The chosen method to do this step will not use classical statistical units anymore but stoppoint in combination with grid data information. This grid data includes the number of inhabitants and jobs. The grids are available up to 125 x 125 meters. The information about the number of pupils within each grid element was generated by a data merge in GIS-System.

In step 2, chosen existing stoppoints (approximately 7,000 out of a total of almost 35,000) were declared as model zones. The structural data of the grid elements were used as input data for the split of the existing zones into the new smaller zones. The split of the O-D-matrices was done differently for the purposes of commuter, school and other purposes confirming to the relevant structural data.

At the next step, the new zones were linked to the network with access links that were generated automatically and also optimised automatically (due to the number of about 15,000 access links a manual optimisation seems not to be possible anymore).

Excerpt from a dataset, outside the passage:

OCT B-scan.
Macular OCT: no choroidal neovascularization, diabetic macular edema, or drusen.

The result of this process will be a new zonal structure of SUPERNOVA with approximately 7,000 zones (compared with about 3,400 currently) which are optimised on the demand of ÖBB PV AG and Postbus AG as the main users of SUPERNOVA. Of course doubling the amount of zones will mean much longer calculation times but PTV as the author of VISUM transport modelling software that is used in SUPERNOVA promised to develop a software version that can handle multiple CPUs on a conventional Windows-PC. The aim is that the calculation time should not be higher than 20 hours per model run instead of the estimated 50 hours that need a model run with 7,000 zones now.

System Integration

As a consequence of the success of SUPERNOVA within the ÖBB and the Postbus AG, there is done at least one model run daily with peaks up to five parallel calculations. The manual input effort in VISUM for those model runs is considerable as there is up to now no interface neither between the planning system of the ÖBB (currently FBS) nor the future planning system MICROBUS of Postbus AG. But there is the idea to build up an interface that is based on the XML-standard for railways RAIL ML.

The advantage of this solution would be that there is only an export file of the timetable data produced by the planning system. This export file can then be used by SUPERNOVA but also by other systems e.g. COSWARE which is OBB PV vehicle –disposition-system or by the planning system of ÖBB Infrastruktur Betrieb AG the Austrian network operator.

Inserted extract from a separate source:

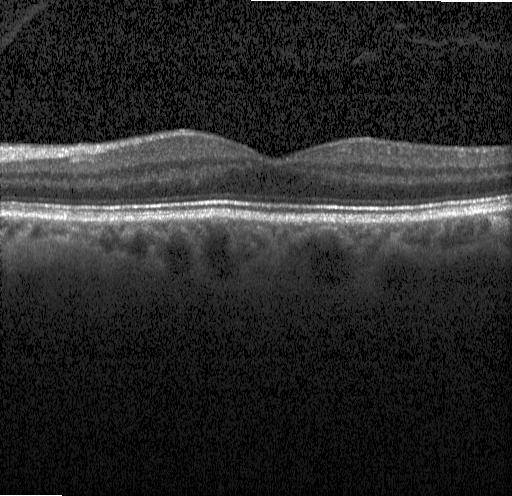

Optical coherence tomography scan; macular scan; Heidelberg Spectralis OCT system; SD-OCT — Finding: neither CNV, DME, nor drusen.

The system integration is not only an efficiency booster for modelling due to reduction of manual input effort but also an important element of improving quality by avoiding errors and mistakes.

Conclusion

The vision of SUPERNOVA as a fully automated evaluation tool for all the products of OBB PV AG from InterCity to Bus services is almost realised but there is only one final step left to complete. But yet today SUPERNOVA helps ÖBB to realise the big projects that mark our way to one of Europe’s top railways.

About the author

Erwin Kastberger started his career at the Austrian Ministry of Transport, Innovation and Technology (BMVIT) in 1997. He was responsible for transport modelling and transport forecasts. Since 2005, he is the SUPERNOVA Project Officer at the ÖBB PV AG – the Passenger Division of the Austrian federal railways.